Background Predicting amnestic mild cognitive impairment (aMCI) in conversion and Alzheimer’s disease (AD) remains a daunting task. Standard diagnostic procedures for AD population are reliant on neuroimaging features (positron emission tomography, PET), cerebrospinal fluid (CSF) biomarkers (Aβ1-42, T-tau, P-tau), which are expensive or require invasive sampling. The blood-based biomarkers offer the opportunity to provide an alternative approach for easy diagnosis of AD, which would be a less invasive and cost-effective screening tool than currently approved CSF or amyloid β positron emission tomography (PET) biomarkers.

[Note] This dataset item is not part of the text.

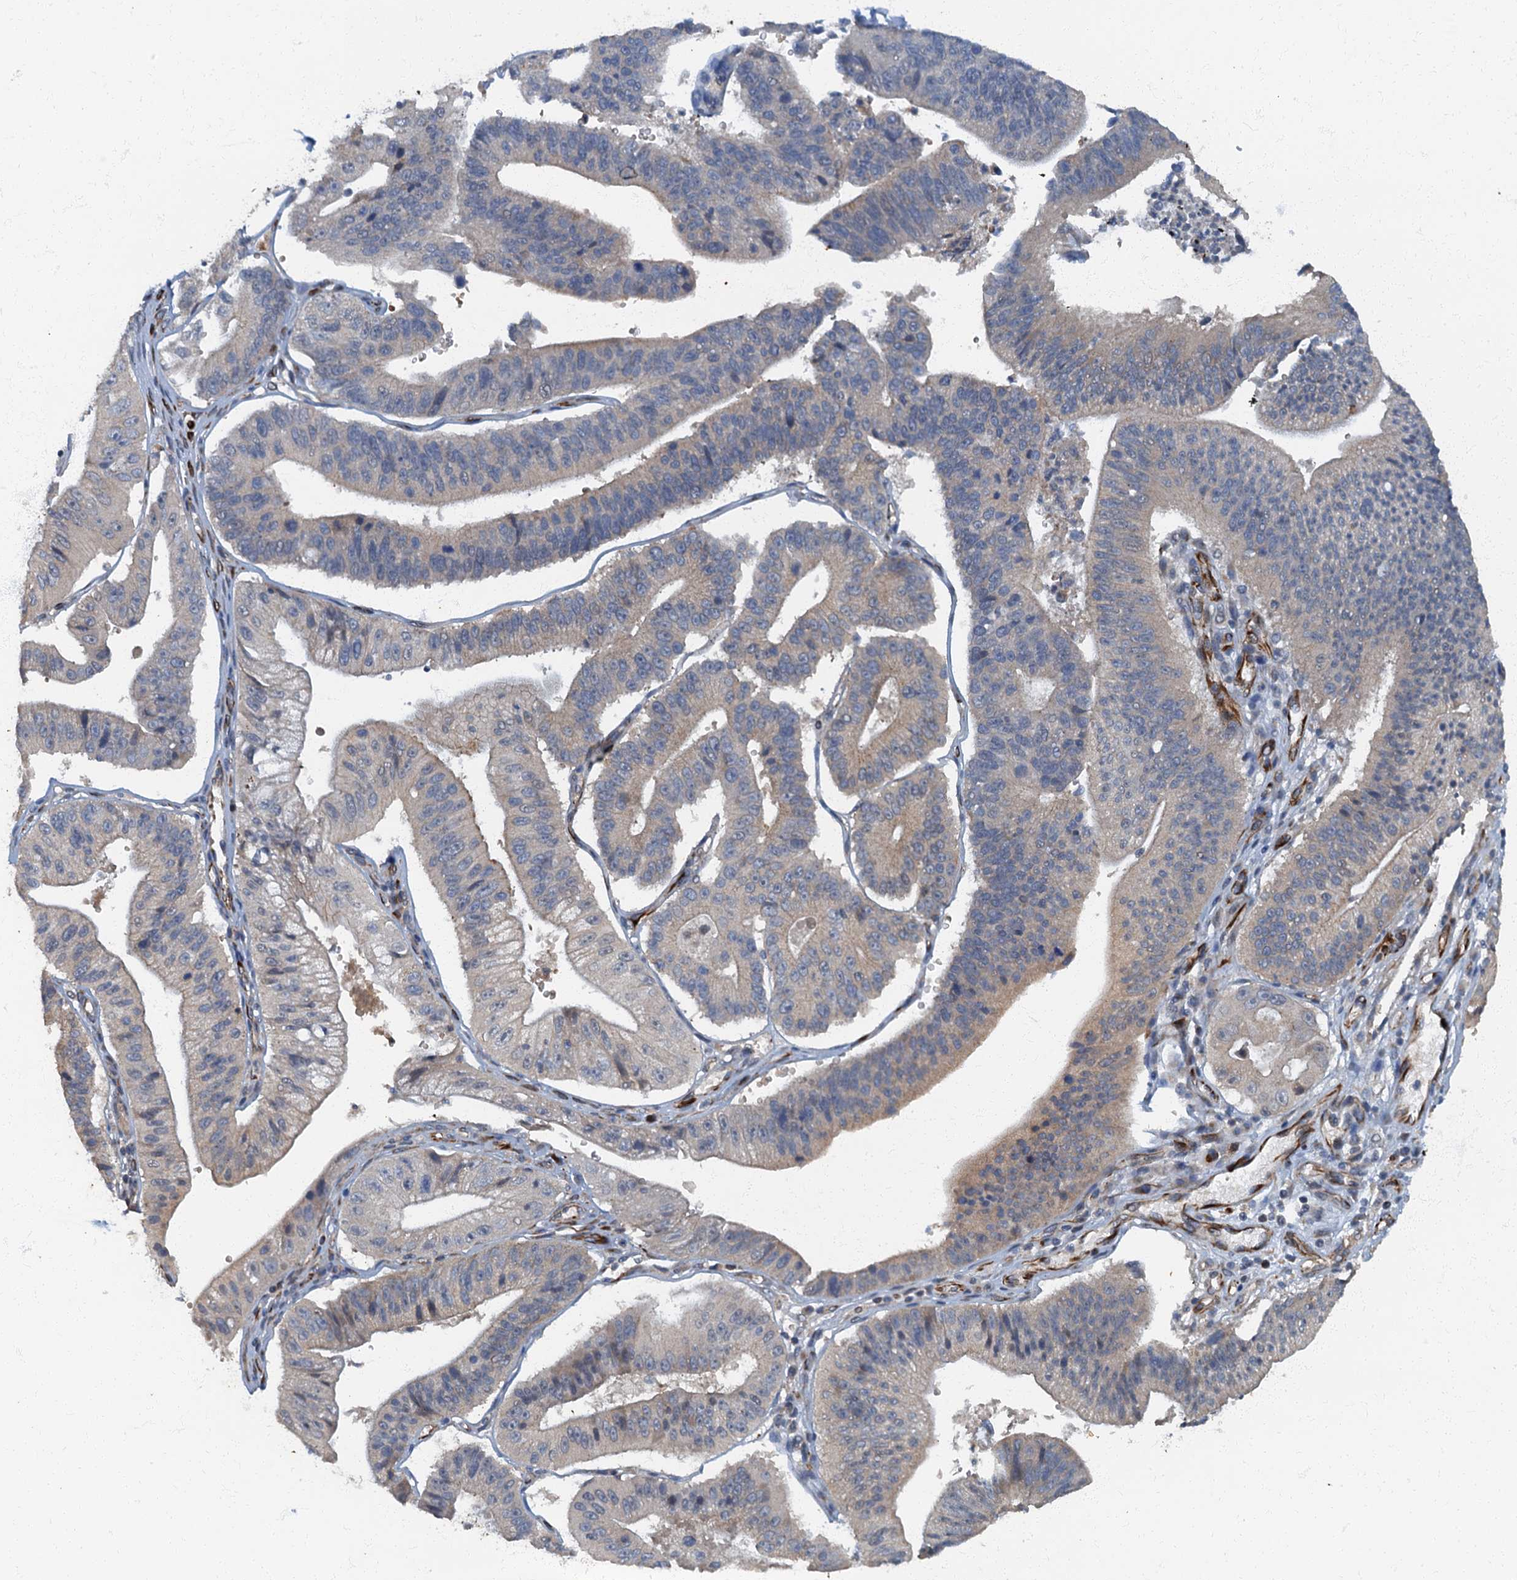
{"staining": {"intensity": "weak", "quantity": "25%-75%", "location": "cytoplasmic/membranous"}, "tissue": "stomach cancer", "cell_type": "Tumor cells", "image_type": "cancer", "snomed": [{"axis": "morphology", "description": "Adenocarcinoma, NOS"}, {"axis": "topography", "description": "Stomach"}], "caption": "Protein staining of stomach cancer (adenocarcinoma) tissue exhibits weak cytoplasmic/membranous expression in approximately 25%-75% of tumor cells. The protein is shown in brown color, while the nuclei are stained blue.", "gene": "ARL11", "patient": {"sex": "male", "age": 59}}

Methods We developed and validated a sensitive and selective immunoassay for total Tau in plasma. Robust signatures were obtained based on several clinical features selected by multiple machine learning algorithms between the three participant groups. Subsequently, a well-fitted nomogram was constructed and validated, integrating clinical factors and total Tau concentration. The predictive performance was evaluated according to the receiver operating characteristic (ROC) curves and area under the curve (AUC) statistics. Decision curve analysis and calibration curves are used to evaluate the net benefit of nomograms in clinical decision-making. Results Under optimum conditions, chemiluminescence analysis (CLIA) displays a desirable dynamic range within Tau concentration from 7.80 to 250 pg/mL with readily achieved higher performances (LOD: 5.16 pg/mL). In the discovery cohort, the discrimination between the three well-defined participant groups according to Tau concentration was in consistent agreement with clinical diagnosis (AD vs. non-MCI: AUC = 0.799; aMCI vs. non-MCI: AUC = 0.691; AD vs. aMCI: AUC = 0.670). Multiple machine learning algorithms identified Age, Gender, EMPG, Tau, ALB, HCY, VB12, and/or Glu as robust signatures. A nomogram integrated total Tau concentration and clinical factors provided better predictive performance (AD vs. non-MCI: AUC = 0.960, AD vs. aMCI: AUC = 0.813 in discovery cohort; AD vs. non-MCI: AUC = 0.938, AD vs. aMCI: AUC = 0.754 in validation cohort). Conclusion The developed assay and a satisfactory nomogram model hold promising clinical potential for early diagnosis of aMCI and AD participants.